My question is regarding the statement within the parentheses. Is there some subtlety when considering infinite-dimensional vector spaces? Below is my proof of the fact that $S^0 = \{ 0 \}$ when $S = V$.

Let $S = V$. If $f \in V^*$ is a non-zero functional, then $f(v) \neq 0$ for some $v \in V = S$. So, $f \not\in S^0$. So, $S^0 \subseteq \{ 0 \}$. Also, if $0$ is the zero functional, then it maps every $v \in V = S$ to $0$, and so $\{ 0 \} \subseteq S^0$. Hence, $S^0$ is the zero subspace of $V^*$.

I don't see where the dimension of $V$ plays a role in the above proof. Is the statement given within the parantheses redundant, or am I missing something crucial in understanding the case $\dim V = \infty$?

Answer 1

Your argument is correct since we have that $$ f \in V^0 \iff \forall v \in V: f(v) = 0 \iff f = 0. $$ (This is just a compressed version of your argumentation.)

What also holds is a related statement, namely that the set $$ U := \{v \in V \mid \forall f \in V^*: f(v) = 0\} $$ is just the zero vector space: We can extend every $v \in V$, $v \neq 0$ to a basis $\mathcal{B}$ of $V$, and then define a (unique) linear function $f \colon V \to F$ with $f(v) = 1$ and $f(v') = 0$ for all $v' \in \mathcal{B}$, $v' \neq v$ (the values $f(v')$ do not matter). Then $f(v) = 1 \neq 0$, so $v \notin U$.

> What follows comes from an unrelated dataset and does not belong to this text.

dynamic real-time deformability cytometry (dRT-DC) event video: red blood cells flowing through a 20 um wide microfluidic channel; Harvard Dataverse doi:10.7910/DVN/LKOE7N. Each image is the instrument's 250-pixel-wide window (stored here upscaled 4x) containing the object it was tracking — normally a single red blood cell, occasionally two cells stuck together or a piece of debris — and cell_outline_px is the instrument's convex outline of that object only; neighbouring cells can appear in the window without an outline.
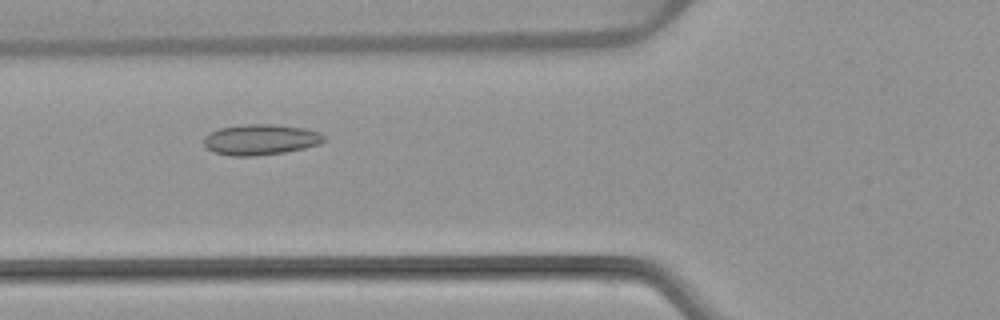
{"species": "common noctule bat (a hibernating species)", "species_latin": "Nyctalus noctula", "temperature_condition": "warm", "stored_images_in_passage": 4, "camera_frame_rate_fps": 3000, "um_per_image_px": 0.085, "animal": {"sex": "female", "body_mass_g": 22.7, "forearm_length_mm": 54.2}, "frame": {"image": 1, "passage_image": 3, "time_ms": 2.333, "image_size_px": [1000, 320], "cell_outline_px": [[328, 140], [320, 144], [304, 148], [284, 152], [252, 156], [232, 156], [212, 152], [204, 144], [204, 136], [220, 128], [244, 124], [272, 124], [304, 128], [320, 132]], "centroid_in_image_um": [22.17, 11.86], "position_along_channel_um": 103.6, "area_um2": 21.5}}
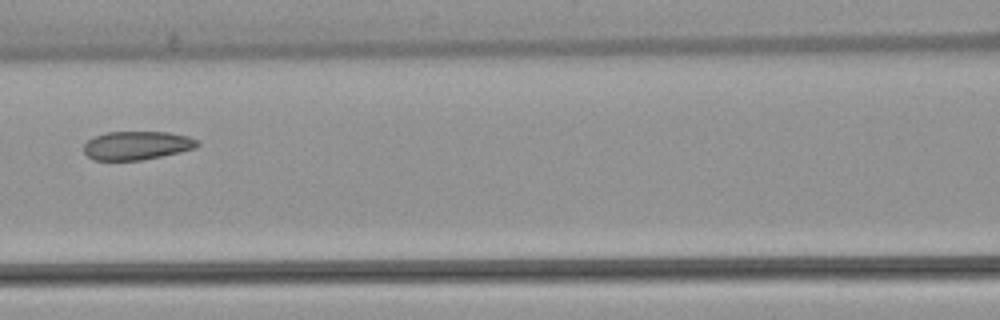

Because this construction uses a basis $\mathcal{B}$ of $V$, one can argue that there is a difference between the finite-dimensional and infinite-dimensional case for this related statement. (I don’t know if Hoffman & Kunze prove the existence of bases for infinite dimensional vector spaces.) My best guess is that Hoffman & Kunze mixed this up when writing the quoted text.